Sinn Fein said it was voluntarily publishing the salaries – which have been placed on an obscure page on the party’s website and have not been publicised – “in the interest of openness and transparency in our political system”.
The party highlighted that, in line with its well-known policy, its advisers only take home the “average industrial wage”. That means that although the money is paid from public funds to the advisers, they then choose to pay most of it to Sinn Fein.
The list published by the party gives salaries for seven Spads. In OFMDFM, it lists Dara O Hagan (£87,812), Conor Heaney (£75,000), Mark Mullan (£75,000) and Aine McCabe (£84,054).
Education Minister John O’Dowd’s adviser Grainne Maskey gets £65,966, Agriculture Minister Michelle O’Neill’s adviser Liam Lappin is paid £58,452 and Culture Minister Caral Ni Chuilin’s adviser John McDermott gets £63,736.
The News Letter is currently appealing a decision by Stormont’s Department for Finance and Personnel to refuse to release the exact salaries of all Stormont Spads under the Freedom of Information Act.
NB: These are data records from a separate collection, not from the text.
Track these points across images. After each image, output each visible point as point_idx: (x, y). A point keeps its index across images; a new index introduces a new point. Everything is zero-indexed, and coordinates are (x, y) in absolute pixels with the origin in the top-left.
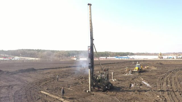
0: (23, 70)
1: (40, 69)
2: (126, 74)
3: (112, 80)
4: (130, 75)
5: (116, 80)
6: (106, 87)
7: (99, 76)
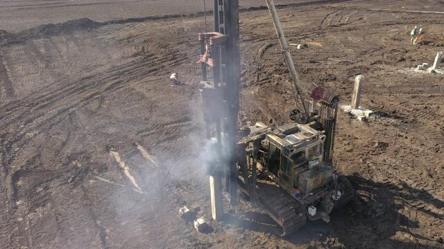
0: (52, 25)
2: (416, 66)
3: (350, 114)
4: (433, 72)
5: (370, 114)
6: (310, 212)
7: (273, 140)
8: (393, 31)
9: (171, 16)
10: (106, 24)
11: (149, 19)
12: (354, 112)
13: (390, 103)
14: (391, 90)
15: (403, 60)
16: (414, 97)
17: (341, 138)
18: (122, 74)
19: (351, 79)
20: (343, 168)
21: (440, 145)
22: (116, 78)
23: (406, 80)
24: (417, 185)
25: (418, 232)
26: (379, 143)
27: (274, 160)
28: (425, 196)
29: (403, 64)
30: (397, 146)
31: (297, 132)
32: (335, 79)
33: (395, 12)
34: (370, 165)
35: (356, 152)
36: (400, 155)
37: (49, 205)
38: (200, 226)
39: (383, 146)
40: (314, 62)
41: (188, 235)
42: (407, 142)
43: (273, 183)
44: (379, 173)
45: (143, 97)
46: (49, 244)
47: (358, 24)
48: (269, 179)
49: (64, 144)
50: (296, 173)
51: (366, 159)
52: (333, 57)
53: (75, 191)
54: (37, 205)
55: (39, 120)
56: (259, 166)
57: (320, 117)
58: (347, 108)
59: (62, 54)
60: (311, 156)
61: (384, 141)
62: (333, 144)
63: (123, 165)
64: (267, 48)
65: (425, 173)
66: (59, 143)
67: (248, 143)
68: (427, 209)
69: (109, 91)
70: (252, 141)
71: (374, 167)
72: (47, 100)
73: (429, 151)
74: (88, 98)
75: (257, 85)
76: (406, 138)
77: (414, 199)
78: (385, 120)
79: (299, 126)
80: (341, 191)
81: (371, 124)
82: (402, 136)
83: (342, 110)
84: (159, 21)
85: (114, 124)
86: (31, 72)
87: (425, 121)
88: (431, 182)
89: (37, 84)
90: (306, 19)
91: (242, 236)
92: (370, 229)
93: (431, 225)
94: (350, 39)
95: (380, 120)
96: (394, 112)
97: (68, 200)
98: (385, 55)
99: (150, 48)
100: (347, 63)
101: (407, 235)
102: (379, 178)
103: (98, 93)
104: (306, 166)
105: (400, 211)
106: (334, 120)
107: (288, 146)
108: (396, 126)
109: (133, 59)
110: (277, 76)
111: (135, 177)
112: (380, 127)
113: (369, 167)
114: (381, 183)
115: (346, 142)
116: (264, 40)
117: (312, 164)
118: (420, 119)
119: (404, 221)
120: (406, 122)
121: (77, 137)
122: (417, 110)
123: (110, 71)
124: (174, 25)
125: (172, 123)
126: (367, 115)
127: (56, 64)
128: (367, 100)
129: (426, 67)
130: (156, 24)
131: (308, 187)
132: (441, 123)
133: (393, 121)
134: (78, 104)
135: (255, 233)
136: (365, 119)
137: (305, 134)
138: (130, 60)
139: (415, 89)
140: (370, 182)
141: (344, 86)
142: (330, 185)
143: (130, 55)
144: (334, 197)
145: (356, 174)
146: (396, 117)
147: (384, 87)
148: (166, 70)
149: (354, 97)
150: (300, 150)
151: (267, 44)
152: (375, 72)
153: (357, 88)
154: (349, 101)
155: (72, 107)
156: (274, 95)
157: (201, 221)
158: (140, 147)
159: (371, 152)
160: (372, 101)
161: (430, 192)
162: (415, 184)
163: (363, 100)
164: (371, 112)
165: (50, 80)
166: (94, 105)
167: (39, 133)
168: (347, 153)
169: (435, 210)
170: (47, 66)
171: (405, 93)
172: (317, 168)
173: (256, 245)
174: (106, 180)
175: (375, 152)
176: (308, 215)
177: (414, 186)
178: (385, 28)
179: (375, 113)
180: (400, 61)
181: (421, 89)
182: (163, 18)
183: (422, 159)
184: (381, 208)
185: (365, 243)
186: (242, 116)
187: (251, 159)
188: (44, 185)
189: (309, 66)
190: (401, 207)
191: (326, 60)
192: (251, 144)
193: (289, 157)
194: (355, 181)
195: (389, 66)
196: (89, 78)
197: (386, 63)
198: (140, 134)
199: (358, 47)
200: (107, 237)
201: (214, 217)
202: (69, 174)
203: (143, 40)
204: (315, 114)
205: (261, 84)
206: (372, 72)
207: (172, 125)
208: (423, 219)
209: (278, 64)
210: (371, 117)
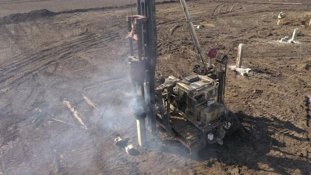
0: (20, 14)
1: (64, 12)
2: (280, 39)
3: (235, 71)
4: (292, 42)
5: (249, 71)
6: (209, 138)
7: (181, 87)
8: (263, 16)
9: (107, 8)
10: (59, 13)
11: (91, 9)
12: (238, 70)
13: (263, 63)
14: (263, 55)
15: (271, 35)
16: (279, 59)
17: (229, 88)
18: (71, 47)
19: (235, 48)
20: (232, 108)
21: (299, 91)
22: (67, 51)
23: (273, 48)
24: (284, 118)
25: (286, 150)
26: (256, 91)
27: (183, 101)
28: (289, 126)
29: (271, 38)
30: (269, 92)
31: (199, 80)
32: (224, 48)
33: (264, 4)
34: (250, 105)
35: (240, 97)
36: (271, 98)
37: (18, 139)
38: (130, 151)
39: (259, 92)
40: (210, 37)
41: (121, 157)
42: (275, 89)
43: (182, 118)
44: (257, 111)
45: (87, 63)
46: (18, 167)
47: (239, 11)
48: (179, 115)
49: (29, 96)
50: (199, 109)
51: (247, 101)
52: (223, 33)
53: (37, 129)
54: (9, 140)
55: (11, 80)
56: (171, 107)
57: (214, 71)
58: (233, 67)
59: (27, 34)
60: (208, 98)
61: (260, 89)
62: (224, 92)
63: (73, 110)
64: (175, 29)
65: (289, 110)
66: (25, 96)
67: (164, 89)
68: (291, 134)
69: (62, 59)
70: (166, 88)
71: (253, 107)
72: (16, 66)
73: (291, 95)
74: (46, 64)
75: (169, 53)
76: (275, 87)
77: (282, 127)
78: (260, 75)
79: (200, 76)
80: (231, 122)
81: (250, 78)
82: (272, 86)
83: (230, 69)
84: (98, 11)
85: (66, 82)
86: (4, 47)
87: (288, 75)
88: (293, 116)
89: (9, 55)
90: (203, 9)
91: (160, 157)
92: (252, 149)
93: (294, 145)
94: (234, 21)
95: (256, 75)
96: (266, 70)
97: (32, 136)
98: (259, 32)
99: (92, 30)
100: (232, 38)
101: (277, 152)
102: (257, 114)
103: (54, 61)
104: (205, 104)
105: (272, 136)
106: (225, 73)
107: (193, 90)
108: (267, 79)
109: (80, 37)
110: (184, 47)
111: (81, 118)
112: (257, 80)
113: (250, 107)
114: (259, 118)
115: (233, 90)
116: (173, 23)
117: (210, 103)
118: (284, 74)
119: (275, 142)
120: (275, 76)
121: (38, 92)
122: (282, 68)
123: (63, 45)
124: (109, 14)
125: (108, 80)
126: (247, 72)
127: (23, 41)
128: (247, 62)
129: (287, 39)
130: (96, 13)
131: (207, 119)
132: (299, 76)
133: (265, 75)
134: (39, 68)
135: (170, 154)
136: (246, 75)
137: (204, 82)
138: (77, 38)
139: (280, 54)
140: (251, 117)
141: (231, 53)
142: (223, 118)
143: (77, 34)
144: (225, 126)
145: (240, 112)
146: (268, 73)
147: (258, 53)
148: (103, 44)
149: (238, 60)
150: (201, 92)
151: (176, 25)
152: (252, 43)
153: (240, 53)
154: (234, 63)
155: (35, 71)
156: (181, 59)
157: (130, 147)
158: (85, 98)
159: (251, 97)
160: (251, 63)
161: (292, 123)
162: (282, 118)
163: (244, 62)
164: (250, 69)
165: (19, 52)
166: (51, 69)
167: (11, 89)
168: (234, 98)
169: (296, 135)
170: (16, 43)
171: (273, 57)
172: (213, 106)
173: (170, 162)
174: (60, 121)
175: (254, 97)
176: (207, 140)
177: (281, 119)
178: (258, 14)
179: (253, 70)
180: (269, 35)
181: (284, 54)
182: (101, 9)
183: (287, 101)
184: (258, 134)
185: (248, 159)
186: (159, 74)
187: (166, 102)
188: (14, 125)
189: (206, 40)
190: (273, 133)
191: (218, 35)
192: (166, 90)
193: (193, 98)
194: (240, 116)
195: (261, 39)
196: (47, 50)
197: (260, 37)
198: (85, 88)
199: (240, 27)
200: (61, 161)
201: (140, 144)
202: (33, 117)
203: (87, 24)
204: (211, 69)
205: (172, 53)
206: (250, 43)
207: (108, 82)
208: (288, 141)
209: (184, 38)
210: (250, 73)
Alliance leader David Ford has said that it would be “entirely reasonable” for the salaries of Alliance Spads to be revealed if the other parties agreed to do likewise – at least to within £5,000 of their exact salaries.
When asked by the News Letter whether he would release the salaries of Alliance Spads, Mr Ford said: “Alliance believes that in the interests of transparency, ministers should be required to publish details of their special advisers’ pay in bands of £5,000.
“Both Alliance ministers’ special advisers were appointed at the bottom of Payscale B [£57,300], and any progression since then has been on the basis of NICS-wide pay awards and restraint.”